▶ [TEXT PROVIDED]
|---|

Republican presidential candidate Mike Huckabee's 15-year-old comments that AIDS patients should have been isolated have so alarmed the mother of Ryan White, the teenager whose life-ending battle with AIDS in the 1980s engrossed the United States, that she has asked for a meeting. ''I would be very willing to meet with them,'' the former Arkansas governor responded Tuesday while campaigning in Iowa. ''I would tell them we've come a long way in research, in treatment.'' The Republican front-runner in Iowa's January 3 caucuses stood by his 1992 comments in a broadcast interview Sunday, infuriating Jeanne White-Ginder, the late teen's mother and a board member of the AIDS Institute.

Republican presidential candidate Mike Huckabee's 15-year-old comments that AIDS patients should have been isolated have so alarmed the mother of Ryan White, the teenager whose life-ending battle with AIDS in the 1980s engrossed the United States, that she has asked for a meeting.

''I would be very willing to meet with them,'' the former Arkansas governor responded Tuesday while campaigning in Iowa. ''I would tell them we've come a long way in research, in treatment.''

The Republican front-runner in Iowa's January 3 caucuses stood by his 1992 comments in a broadcast interview Sunday, infuriating Jeanne White-Ginder, the late teen's mother and a board member of the AIDS Institute.

''It's so alarming to me,'' she said in a telephone interview Monday with the Associated Press.

''It's very important to me that we don't live in the darkness'' when people thought HIV, the virus that causes AIDS, was transmitted through casual contact, such as by ''kissing, tears, sweat, and saliva,'' White-Ginder said. ''We have to treat this disease like a disease, and like Ryan always said, not like a dirty word.''

White was 13 when he was diagnosed with AIDS in December 1984, having contracted HIV from the blood-clotting agent used to treat his hemophilia. He was barred from school the following year out of fear the disease was spread casually. He died in 1990 at age 18.

On Tuesday the Human Rights Campaign, a gay rights group, and the AIDS Institute sent a letter to Huckabee asking him to meet with White-Ginder -- who declined in the interview to say what political party she belongs to -- and calling his comments ''completely beyond comprehension.''

In response, Huckabee told reporters, ''I certainly never would want to say anything that would be hurtful to them or anyone else. I would have great regret and anxiety if I thought my comments were hurtful or in any way added to the already incredible pain that families have felt regardless of how they contracted AIDS.''

Once an underdog, the candidate has come under increased scrutiny as he has soared to the front-running position in the important Iowa caucuses and elsewhere over the past few weeks. He has faced criticism in particular for his comments on AIDS and his records on parole, taxes, and immigration in his decade as governor, and those issues were all but certain to be raised at a Republican debate in Iowa on Wednesday.

|---|

▶ [DATASET EXTRACT]
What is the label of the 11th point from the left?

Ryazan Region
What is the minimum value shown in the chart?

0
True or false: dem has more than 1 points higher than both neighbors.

|---|

▶ [WORK TO COMPLETE]
A) How old was Ryan White when he died, according to the Huckabee article?
B) Repeat the part of the Huckabee article that opens with the words containing "Once an underdog, the" and closes with "Iowa on Wednesday.".

▶ [RESULTS IN ORDER]
A) He died at age 18, in 1990.

B)
Once an underdog, the candidate has come under increased scrutiny as he has soared to the front-running position in the important Iowa caucuses and elsewhere over the past few weeks. He has faced criticism in particular for his comments on AIDS and his records on parole, taxes, and immigration in his decade as governor, and those issues were all but certain to be raised at a Republican debate in Iowa on Wednesday.